I pulled into the layby immediately past the killing place and rang Tony. He said he would come and get me. Meanwhile I rang my dear animal loving friend Lindsey. She had also been in a car and hit a deer at high speed. It had done huge damage to her car. She was reassuring. I was pleased she didn't tell me off for being reckless. I just needed to talk to someone as I sat alone, shaking in the dark.

Alan had just arrived at the club and brought Tony to get me. As the car drew up behind me with the lights on, I saw the deer lying in the road, in a pool of blood. It confirmed my worst fears; I knew then it was dead. I turned away but my thoughts turned to the deer and what a waste of a beautiful life. I was hoping that Alan would take the deer home and make use of its precious meat.

Tony came and sat in the car to calm me then a minute later Alan came to my window. I told him what I thought and he said it was already in his car. I was pleased. I did not want to see the carcass still lying in the road later when we drove home. I hate to see animals run over again and again as every passing car squashes it deeper into the tarmac.

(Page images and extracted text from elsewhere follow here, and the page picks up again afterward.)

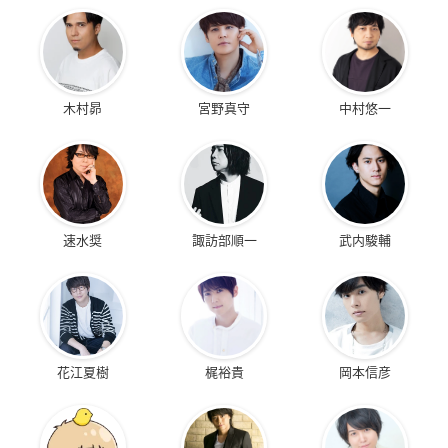
木村昴
宮野真守
中村悠一
速水奨
諏訪部順一
武内駿輔
花江夏樹
梶裕貴
岡本信彦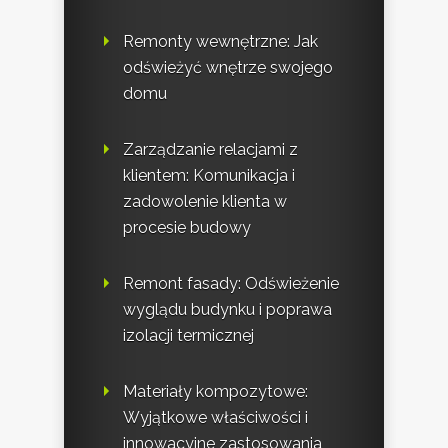
Remonty wewnętrzne: Jak
odświeżyć wnętrze swojego
domu
Zarządzanie relacjami z
klientem: Komunikacja i
zadowolenie klienta w
procesie budowy
Remont fasady: Odświeżenie
wyglądu budynku i poprawa
izolacji termicznej
Materiały kompozytowe:
Wyjątkowe właściwości i
innowacyjne zastosowania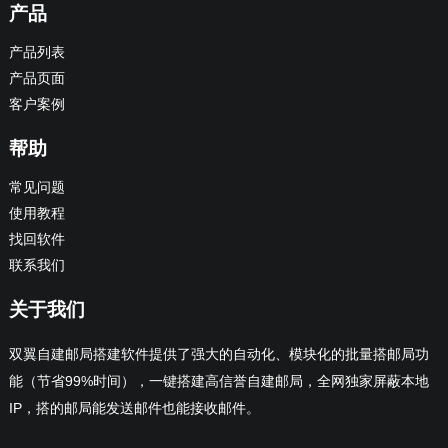
产品
产品列表
产品页面
客户案例
帮助
常见问题
使用教程
找回软件
联系我们
关于我们
双翼自建邮局搭建软件提供了强大的自动化、模块化的批量搭邮局功
能（节省99%时间），一键搭建高信誉自建邮局，全网独家屏蔽本地
IP，搭的邮局能发送邮件也能接收邮件。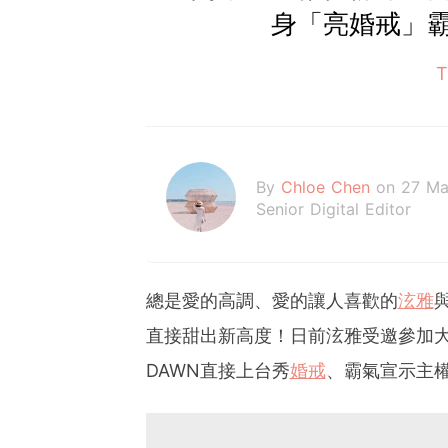
身「亮婚戒」
By
Chloe Chen
on 27 M
Senior Digital Editor
總是愛的高調、愛的讓人喜歡的
泫雅
直接甜出新高度！日前泫雅受邀參加
DAWN直接上台秀
婚戒
、霸氣宣示主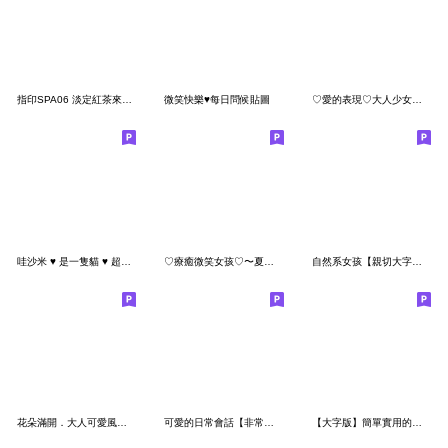
指印SPA06 淡定紅茶來一杯
微笑快樂♥每日問候貼圖
♡愛的表現♡大人少女風♡【靜態】
哇沙米 ♥ 是一隻貓 ♥ 超實用日常用語
♡療癒微笑女孩♡〜夏天版〜
自然系女孩【親切大字版】
花朵滿開．大人可愛風的問候
可愛的日常會話【非常可愛的女朋友♥】
【大字版】簡單實用的貼圖2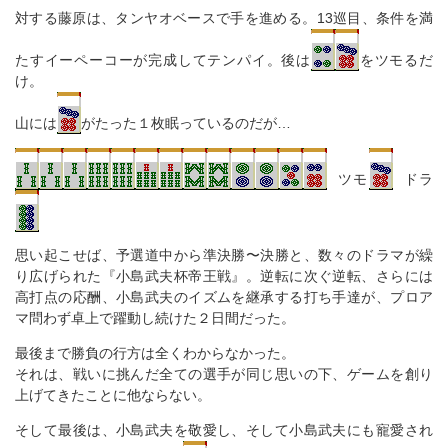
対する藤原は、タンヤオベースで手を進める。13巡目、条件を満
たすイーペーコーが完成してテンパイ。後は
をツモるだ
け。
山には
がたった１枚眠っているのだが…
ツモ
ドラ
思い起こせば、予選道中から準決勝〜決勝と、数々のドラマが繰
り広げられた『小島武夫杯帝王戦』。逆転に次ぐ逆転、さらには
高打点の応酬、小島武夫のイズムを継承する打ち手達が、プロア
マ問わず卓上で躍動し続けた２日間だった。
最後まで勝負の行方は全くわからなかった。
それは、戦いに挑んだ全ての選手が同じ思いの下、ゲームを創り
上げてきたことに他ならない。
そして最後は、小島武夫を敬愛し、そして小島武夫にも寵愛され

Back at the club Roy and Alan hung the deer. Roy told me it was a young female and that she wasn't suckling so there were no little orphans out there. That was something that had never crossed my mind and so I was touched by his concern and pleased he had told me.

Later, I drove home cautiously with hunched shoulders, terrified it might happen again. It makes you so aware of the fact none of us knows what is round the corner and what might happen. Every day is precious. I am going to make the most of today.